When spouses decide to go their separate ways in Texas, they need to figure out how they will continue caring for their kids after the split. Family law requires that divorcing couples with kids decide on a co-parenting plan that outlines custody and visitation rights, child support payments and health care costs.

What is a co-parenting plan?

A co-parenting plan is a legal document that spells out the custody and visitation rights of divorced parents as well as child support payments and health care costs. It’s important to have a co-parenting plan in place because it helps ensure that both parents are on the same page when it comes to raising their kids. Without a co-parenting plan, there is a greater risk that parents will clash over parenting decisions, and this can be harmful to the children.

What are the benefits of a co-parenting plan?

One of the biggest benefits of having a co-parenting plan is that it helps reduce conflict between parents. When everyone knows their role and what’s expected of them, there is less chance for disagreements to arise. A co-parenting plan can also help ensure that the children have regular contact with both parents, which is beneficial for their development.

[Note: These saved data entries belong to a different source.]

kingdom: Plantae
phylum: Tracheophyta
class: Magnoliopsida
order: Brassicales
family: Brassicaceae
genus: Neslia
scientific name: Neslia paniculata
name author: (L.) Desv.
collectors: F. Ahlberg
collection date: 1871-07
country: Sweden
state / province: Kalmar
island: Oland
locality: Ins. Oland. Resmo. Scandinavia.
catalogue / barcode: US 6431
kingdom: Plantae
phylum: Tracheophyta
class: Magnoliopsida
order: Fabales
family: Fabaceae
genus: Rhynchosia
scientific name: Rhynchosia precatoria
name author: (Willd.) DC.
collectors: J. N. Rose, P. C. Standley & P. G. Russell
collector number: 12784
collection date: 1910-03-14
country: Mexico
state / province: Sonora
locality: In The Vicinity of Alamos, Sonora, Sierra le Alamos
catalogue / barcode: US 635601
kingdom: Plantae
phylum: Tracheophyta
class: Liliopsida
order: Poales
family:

Additionally, a co-parenting plan can help parents avoid costly legal disputes down the road. If there is ever a disagreement about custody or visitation, the parties may visit the terms of the co-parenting plan and use them as guidance. This can save both time and money in family law court proceedings.

Lastly, if parents or their children need access to medical records, school information and other important documents, the co-parenting plan can help expedite the process. It spells out who is responsible for making these kinds of decisions and what information they’re entitled to receive in order to make those decisions.

Creating a co-parenting plan requires input from both parents, which includes the willingness to compromise and an understanding of the children’s best interests. Also, when developing a co-parenting plan, parents should remember that it is legally binding.